Shuck U - Using The Right Tool

by: Robb Walsh


The big brute of the oyster-shucking world is called a "Galveston knife" (on the left). It's an eight-inch knife with a stout four-inch blade designed for opening large oysters like the five-inch Espiritu Santo Bay oyster shown beside it. (Espritu Santo Bay is down around Port O'Connor.) The knife shown is an inexpensive plastic model available at restaurant supply stores for under $10.

America's best-known oyster shucking knife is the "Chesapeake stabber" (in the middle) which is a seven-inch knife with a bulb-shaped handle and a tapered four-inch blade.
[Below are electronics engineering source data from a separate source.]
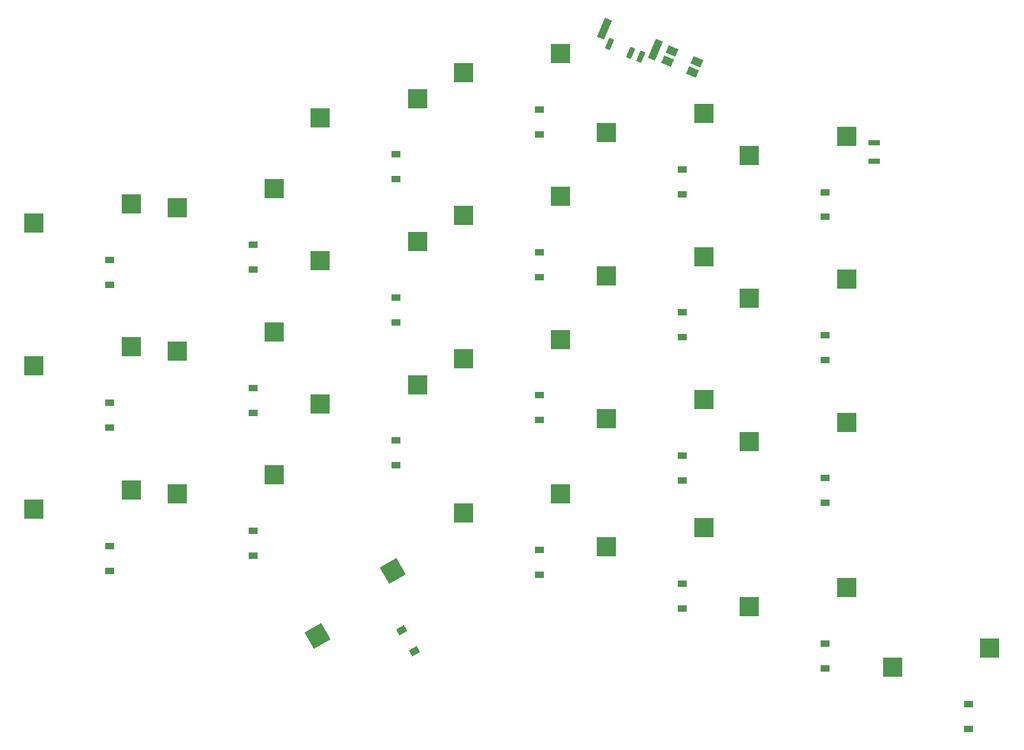
<source format=gbr>
%TF.GenerationSoftware,KiCad,Pcbnew,(6.0.9)*%
%TF.CreationDate,2023-04-16T18:35:51+02:00*%
%TF.ProjectId,iteMX_pcb,6974654d-585f-4706-9362-2e6b69636164,v1.0.0*%
%TF.SameCoordinates,Original*%
%TF.FileFunction,Paste,Bot*%
%TF.FilePolarity,Positive*%
%FSLAX46Y46*%
G04 Gerber Fmt 4.6, Leading zero omitted, Abs format (unit mm)*
G04 Created by KiCad (PCBNEW (6.0.9)) date 2023-04-16 18:35:51*
%MOMM*%
%LPD*%
G01*
G04 APERTURE LIST*
G04 Aperture macros list*
%AMRotRect*
0 Rectangle, with rotation*
0 The origin of the aperture is its center*
0 $1 length*
0 $2 width*
0 $3 Rotation angle, in degrees counterclockwise*
0 Add horizontal line*
21,1,$1,$2,0,0,$3*%
G04 Aperture macros list end*
%ADD10R,2.550000X2.500000*%
%ADD11RotRect,1.000000X2.730000X337.200000*%
%ADD12RotRect,0.700000X1.500000X337.200000*%
%ADD13RotRect,0.900000X1.200000X120.000000*%
%ADD14R,1.200000X0.900000*%
%ADD15RotRect,1.050000X1.400000X67.200000*%
%ADD16RotRect,2.550000X2.500000X210.000000*%
%ADD17R,1.500000X0.800000*%
G04 APERTURE END LIST*
D10*
%TO.C,S3*%
X-7085000Y40540000D03*
X5842000Y43080000D03*
%TD*%
D11*
%TO.C,*%
X75436491Y63556113D03*
X68706890Y66384977D03*
D12*
X69371661Y64353646D03*
X72137250Y63191099D03*
X73520045Y62609826D03*
%TD*%
D10*
%TO.C,S2*%
X-7085000Y21540000D03*
X5842000Y24080000D03*
%TD*%
%TO.C,S1*%
X-7085000Y2540000D03*
X5842000Y5080000D03*
%TD*%
%TO.C,S8*%
X30915000Y35540000D03*
X43842000Y38080000D03*
%TD*%
D13*
%TO.C,D19*%
X43423076Y-16393044D03*
X41773076Y-13535160D03*
%TD*%
D10*
%TO.C,S22*%
X87915000Y-10460000D03*
X100842000Y-7920000D03*
%TD*%
%TO.C,S10*%
X49915000Y22540000D03*
X62842000Y25080000D03*
%TD*%
D14*
%TO.C,D18*%
X98000000Y41350000D03*
X98000000Y44650000D03*
%TD*%
D10*
%TO.C,S5*%
X11915000Y23540000D03*
X24842000Y26080000D03*
%TD*%
D14*
%TO.C,D15*%
X79000000Y44350000D03*
X79000000Y47650000D03*
%TD*%
%TO.C,D10*%
X60000000Y14350000D03*
X60000000Y17650000D03*
%TD*%
%TO.C,D20*%
X60000000Y-6150000D03*
X60000000Y-2850000D03*
%TD*%
D10*
%TO.C,S4*%
X11915000Y4540000D03*
X24842000Y7080000D03*
%TD*%
%TO.C,S20*%
X49915000Y2040000D03*
X62842000Y4580000D03*
%TD*%
D14*
%TO.C,D3*%
X3000000Y32350000D03*
X3000000Y35650000D03*
%TD*%
%TO.C,D1*%
X3000000Y-5650000D03*
X3000000Y-2350000D03*
%TD*%
%TO.C,D9*%
X41000000Y46350000D03*
X41000000Y49650000D03*
%TD*%
D10*
%TO.C,S6*%
X11915000Y42540000D03*
X24842000Y45080000D03*
%TD*%
D14*
%TO.C,D8*%
X41000000Y27350000D03*
X41000000Y30650000D03*
%TD*%
D10*
%TO.C,S14*%
X68915000Y33540000D03*
X81842000Y36080000D03*
%TD*%
%TO.C,S13*%
X68915000Y14540000D03*
X81842000Y17080000D03*
%TD*%
%TO.C,S15*%
X68915000Y52540000D03*
X81842000Y55080000D03*
%TD*%
%TO.C,S11*%
X49915000Y41540000D03*
X62842000Y44080000D03*
%TD*%
D14*
%TO.C,D13*%
X79000000Y6350000D03*
X79000000Y9650000D03*
%TD*%
D15*
%TO.C,REF\u002A\u002A*%
X80940302Y61970823D03*
X77621595Y63365879D03*
X80378405Y60634121D03*
X77059698Y62029177D03*
%TD*%
D14*
%TO.C,D23*%
X117000000Y-26650000D03*
X117000000Y-23350000D03*
%TD*%
%TO.C,D5*%
X22000000Y15350000D03*
X22000000Y18650000D03*
%TD*%
D10*
%TO.C,S21*%
X68915000Y-2460000D03*
X81842000Y80000D03*
%TD*%
D14*
%TO.C,D12*%
X60000000Y52350000D03*
X60000000Y55650000D03*
%TD*%
D10*
%TO.C,S12*%
X49915000Y60540000D03*
X62842000Y63080000D03*
%TD*%
%TO.C,S16*%
X87915000Y11540000D03*
X100842000Y14080000D03*
%TD*%
D14*
%TO.C,D21*%
X79000000Y-10650000D03*
X79000000Y-7350000D03*
%TD*%
%TO.C,D17*%
X98000000Y22350000D03*
X98000000Y25650000D03*
%TD*%
%TO.C,D16*%
X98000000Y3350000D03*
X98000000Y6650000D03*
%TD*%
D10*
%TO.C,S18*%
X87915000Y49540000D03*
X100842000Y52080000D03*
%TD*%
D16*
%TO.C,S19*%
X30594210Y-14342795D03*
X40519320Y-5679591D03*
%TD*%
D14*
%TO.C,D11*%
X60000000Y33350000D03*
X60000000Y36650000D03*
%TD*%
D10*
%TO.C,S7*%
X30915000Y16540000D03*
X43842000Y19080000D03*
%TD*%
D14*
%TO.C,D14*%
X79000000Y25350000D03*
X79000000Y28650000D03*
%TD*%
%TO.C,D4*%
X22000000Y-3650000D03*
X22000000Y-350000D03*
%TD*%
D17*
%TO.C,D25*%
X104500000Y48800000D03*
X104500000Y51200000D03*
%TD*%
D14*
%TO.C,D7*%
X41000000Y8350000D03*
X41000000Y11650000D03*
%TD*%
D10*
%TO.C,S9*%
X30915000Y54540000D03*
X43842000Y57080000D03*
%TD*%
D14*
%TO.C,D2*%
X3000000Y13350000D03*
X3000000Y16650000D03*
%TD*%
%TO.C,D6*%
X22000000Y34350000D03*
X22000000Y37650000D03*
%TD*%
D10*
%TO.C,S23*%
X106915000Y-18460000D03*
X119842000Y-15920000D03*
%TD*%
D14*
%TO.C,D22*%
X98000000Y-18650000D03*
X98000000Y-15350000D03*
%TD*%
D10*
%TO.C,S17*%
X87915000Y30540000D03*
X100842000Y33080000D03*
%TD*%
M02*

</source>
The pointy tip and thinner blade makes it easier to open normal-sized oysters like the three-inch Apalachicola Bay oyster shown beside it. Most serious oysters shuckers have a wooden-handled version of this knife in their toolbox. The plastic version is under $10 at a restaurant suppy store.

A tiny sharp oyster knive (right) is sometimes called a "Frenchman." They are made to open smaller and more fragile oysters like the Pacific oyster (left) and Kumamoto (right). The purple knife in the picture came free with a box of Beausoleil oysters, a tiny Virginica from New Brunswick, Canada.

I used to have some nice wooden-handled oyster knives, but they were confiscated by airport security at the Little Rock airport a couple of years ago. Oyster knife collectors pay big bucks for vintage specimens, so don't throw your old ones away.

Good article by: Robb Walsh

I have a couple of antique oyster knives that were my grand dad's. What could they be worth? Hmmm.